YOUR INSTRUCTIONS:
Update the part of the records running from the line containing "You can find" through the end of the records, replacing "Aria Systems" with "Aria Billing" and leaving everything else unchanged.

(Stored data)
....
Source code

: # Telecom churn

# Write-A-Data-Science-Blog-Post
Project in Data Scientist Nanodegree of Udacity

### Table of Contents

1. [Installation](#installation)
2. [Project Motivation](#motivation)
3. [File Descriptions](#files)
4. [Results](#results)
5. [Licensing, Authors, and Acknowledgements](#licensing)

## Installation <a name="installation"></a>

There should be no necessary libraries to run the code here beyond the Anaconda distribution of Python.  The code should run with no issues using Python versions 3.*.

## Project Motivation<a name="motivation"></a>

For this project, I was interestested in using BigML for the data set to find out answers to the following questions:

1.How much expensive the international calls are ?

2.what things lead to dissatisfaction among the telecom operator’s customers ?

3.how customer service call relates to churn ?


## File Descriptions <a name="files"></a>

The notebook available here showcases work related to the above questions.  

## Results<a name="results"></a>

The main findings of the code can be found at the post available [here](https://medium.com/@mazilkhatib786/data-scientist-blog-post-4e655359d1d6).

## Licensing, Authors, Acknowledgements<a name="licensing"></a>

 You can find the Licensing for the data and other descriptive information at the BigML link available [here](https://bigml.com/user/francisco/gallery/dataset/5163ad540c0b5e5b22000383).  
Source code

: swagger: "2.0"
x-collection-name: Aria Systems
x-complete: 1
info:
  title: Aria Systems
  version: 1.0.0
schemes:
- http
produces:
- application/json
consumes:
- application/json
....
SOLUTION TO THIS TASK:
 You can find the Licensing for the data and other descriptive information at the BigML link available [here](https://bigml.com/user/francisco/gallery/dataset/5163ad540c0b5e5b22000383).  
Source code

: swagger: "2.0"
x-collection-name: Aria Billing
x-complete: 1
info:
  title: Aria Billing
  version: 1.0.0
schemes:
- http
produces:
- application/json
consumes:
- application/json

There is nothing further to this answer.